"She has not," replied Mr. Bamsey. "She'd do anything and take anything to-morrow. She was at me to let her go for barmaid to the Blue Lion at Totnes. And I said, 'No, Dinah; you shan't go nowhere as barmaid while I live.' And I say it again, meaning no disrespect to the Blue Lion, which is a very good licensed house."
"She's of age, and if she was in earnest, she could have gone, whether you liked it or not," said Jane.
Mr. Bamsey grew a little flushed and regarded his daughter without affection.
"You would—not Dinah," he answered. "Dinah looks to me as her father, and she won't do nothing I don't hold with, or take any step contrary to my view. That's because she's got a righter idea of what a girl owes her father than you have, Jane."
"And what is your view, father?" asked Mrs. Bamsey.
"You know, mother.
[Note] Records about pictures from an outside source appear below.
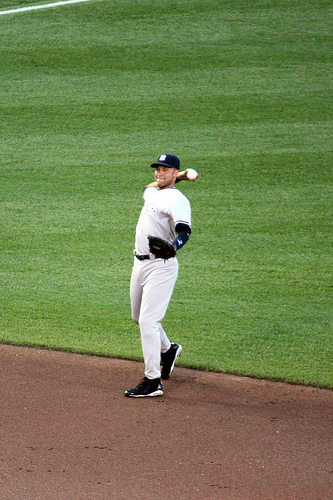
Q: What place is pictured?
A: It is a field.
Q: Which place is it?
A: It is a field.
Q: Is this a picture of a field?
A: Yes, it is showing a field.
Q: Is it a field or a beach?
A: It is a field.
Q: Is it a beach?
A: No, it is a field.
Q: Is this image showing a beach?
A: No, the picture is showing a field.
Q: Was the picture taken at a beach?
A: No, the picture was taken in a field.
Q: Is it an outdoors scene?
A: Yes, it is outdoors.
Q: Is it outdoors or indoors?
A: It is outdoors.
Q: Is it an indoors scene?
A: No, it is outdoors.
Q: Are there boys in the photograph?
A: No, there are no boys.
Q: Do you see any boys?
A: No, there are no boys.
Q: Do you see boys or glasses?
A: No, there are no boys or glasses.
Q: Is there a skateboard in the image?
A: No, there are no skateboards.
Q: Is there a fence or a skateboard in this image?
A: No, there are no skateboards or fences.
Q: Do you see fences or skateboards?
A: No, there are no skateboards or fences.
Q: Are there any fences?
A: No, there are no fences.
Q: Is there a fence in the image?
A: No, there are no fences.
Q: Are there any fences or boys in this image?
A: No, there are no fences or boys.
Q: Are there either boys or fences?
A: No, there are no fences or boys.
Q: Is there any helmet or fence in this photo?
A: No, there are no fences or helmets.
I want for Dinah to go into a nice family, where the people will receive her as one of themselves, and where she'll take her place and do her proper work and go on with her life in a Christian manner, and not feel she's sunk in the world, or an outcast, but just doing her right share of work, and being treated as the child of a man in my position have a right to expect to be treated."
"You won't find no such place, father," said Jane.
"I hope we shall. She's out to Ponsworthy with Mrs. Bassett to-day; and the Bassetts are God-fearing people in our own station of life."
"If she was to go there, she'd only be nursemaid to four young children," declared Faith.
"Then, if that's all there is to it, she won't go there," answered Ben.